** Opening Page text block **

On December 6, 2022, CRDF Global hosted a webinar titled “Cyberbiosecurity: The New Frontier of Counterproliferation.” The two-hour panel session featured cyberbiosecurity experts Randall Murch and Dr. Gemma Bowsher. Murch is a research lead for cyberbiosecurity at the Virginia Technical Institute and has been credited for the creation of the term “cyberbiosecurity.” Dr. Bowsher is a research associate and co-lead for Health Intelligence and Biosecurity at the Conflict and Health Research Group at King’s College London. Biorisk management expert Dr. Lora Grainger and Nathan Gwira, CRDF Global’s cybersecurity technical specialist, acted as moderators. Biosecurity Deputy Program Manager Urszula Velez was the logistics support leader for the event.

** Closing Page text block **

> **Activity list**
**1)** For each statement (a), (b), and (c), decide whether it agrees with the webinar text above. Answer yes or no, and quote the deciding words from the text.
(a) The panel session lasted two hours.
(b) Dr. Gemma Bowsher is credited with creating the term "cyberbiosecurity."
(c) Nathan Gwira led logistics support for the event.
**2)** According to the webinar text, who moderated the session?
**3)** From the webinar text, transcribe the passage that begins at the words "On December 6, 2022, CRDF" and stops after "for the event.".

** Opening Data records block **

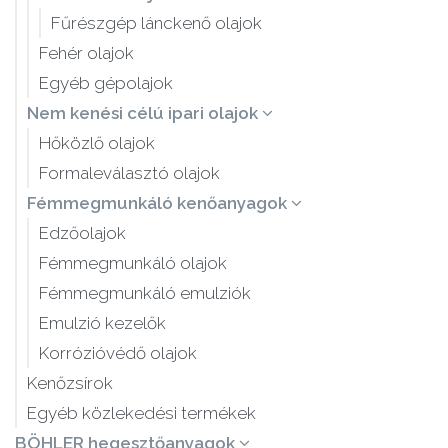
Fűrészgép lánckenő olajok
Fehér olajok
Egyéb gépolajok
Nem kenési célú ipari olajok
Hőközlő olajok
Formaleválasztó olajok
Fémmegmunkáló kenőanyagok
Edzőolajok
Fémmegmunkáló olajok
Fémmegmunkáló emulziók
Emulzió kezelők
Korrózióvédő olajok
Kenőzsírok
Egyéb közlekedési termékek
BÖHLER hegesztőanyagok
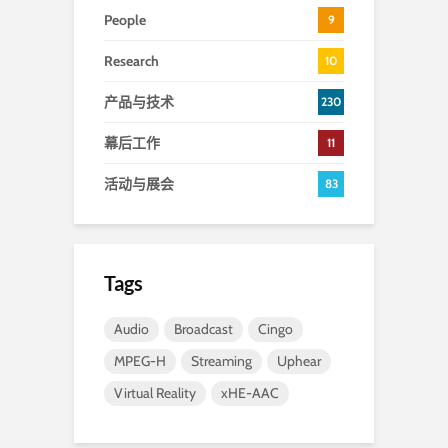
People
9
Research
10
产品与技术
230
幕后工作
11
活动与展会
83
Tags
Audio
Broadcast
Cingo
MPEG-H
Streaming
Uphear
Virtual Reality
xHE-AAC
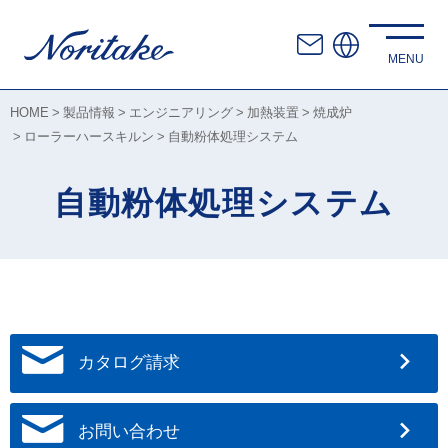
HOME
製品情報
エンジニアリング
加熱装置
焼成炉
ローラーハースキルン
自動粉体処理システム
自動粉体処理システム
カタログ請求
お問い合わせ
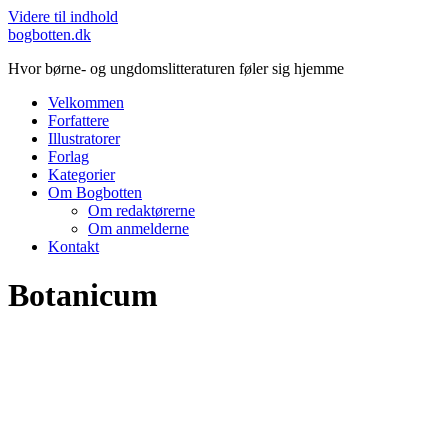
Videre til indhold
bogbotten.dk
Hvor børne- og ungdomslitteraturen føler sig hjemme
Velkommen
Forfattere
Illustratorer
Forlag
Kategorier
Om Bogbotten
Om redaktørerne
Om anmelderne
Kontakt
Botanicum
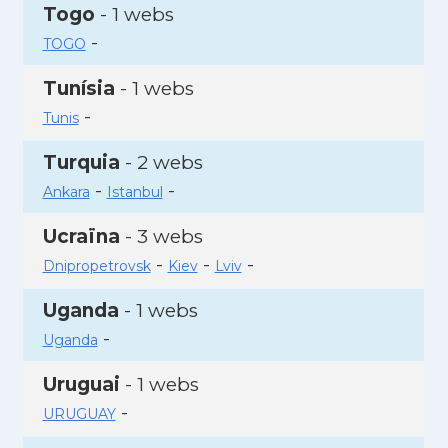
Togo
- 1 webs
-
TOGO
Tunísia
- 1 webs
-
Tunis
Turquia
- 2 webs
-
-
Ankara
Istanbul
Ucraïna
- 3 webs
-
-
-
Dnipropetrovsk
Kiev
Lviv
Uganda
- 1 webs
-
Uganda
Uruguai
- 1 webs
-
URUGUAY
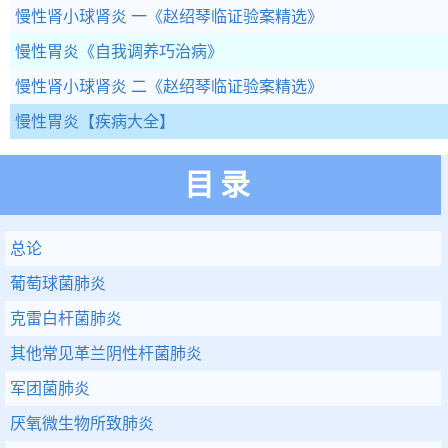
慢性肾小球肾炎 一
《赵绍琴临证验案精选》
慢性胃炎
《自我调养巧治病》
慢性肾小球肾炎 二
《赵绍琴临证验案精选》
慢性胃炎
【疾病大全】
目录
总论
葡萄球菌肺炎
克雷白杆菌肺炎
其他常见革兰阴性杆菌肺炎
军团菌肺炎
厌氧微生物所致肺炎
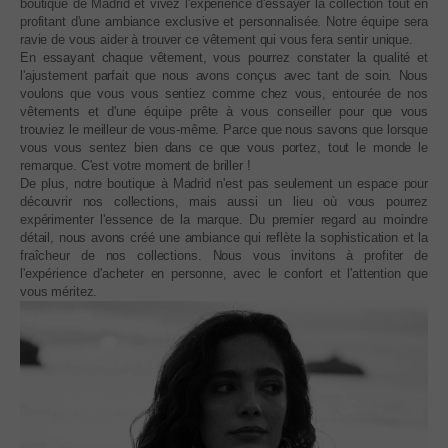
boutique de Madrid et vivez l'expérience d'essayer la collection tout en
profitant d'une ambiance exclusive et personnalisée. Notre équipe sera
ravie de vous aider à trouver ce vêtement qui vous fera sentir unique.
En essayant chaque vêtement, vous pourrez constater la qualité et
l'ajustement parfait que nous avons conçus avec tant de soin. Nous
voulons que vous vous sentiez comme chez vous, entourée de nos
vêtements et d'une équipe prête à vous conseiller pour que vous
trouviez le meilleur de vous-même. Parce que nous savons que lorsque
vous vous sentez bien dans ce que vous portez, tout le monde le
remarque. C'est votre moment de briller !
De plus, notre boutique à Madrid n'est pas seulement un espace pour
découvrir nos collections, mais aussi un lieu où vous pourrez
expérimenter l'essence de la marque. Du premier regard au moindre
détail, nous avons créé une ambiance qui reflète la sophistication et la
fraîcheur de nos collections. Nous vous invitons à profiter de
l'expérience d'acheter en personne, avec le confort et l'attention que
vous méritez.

** Closing Data records block **

> **Answer list**
**1)**
(a) Yes: "The two-hour panel session"
(b) No: "Murch is a research lead for cyberbiosecurity at the Virginia Technical Institute and has been credited for the creation of the term “cyberbiosecurity.”"
(c) No: "Urszula Velez was the logistics support leader for the event."

**2)** Dr. Lora Grainger and Nathan Gwira moderated the session.

**3)**
On December 6, 2022, CRDF Global hosted a webinar titled “Cyberbiosecurity: The New Frontier of Counterproliferation.” The two-hour panel session featured cyberbiosecurity experts Randall Murch and Dr. Gemma Bowsher. Murch is a research lead for cyberbiosecurity at the Virginia Technical Institute and has been credited for the creation of the term “cyberbiosecurity.” Dr. Bowsher is a research associate and co-lead for Health Intelligence and Biosecurity at the Conflict and Health Research Group at King’s College London. Biorisk management expert Dr. Lora Grainger and Nathan Gwira, CRDF Global’s cybersecurity technical specialist, acted as moderators. Biosecurity Deputy Program Manager Urszula Velez was the logistics support leader for the event.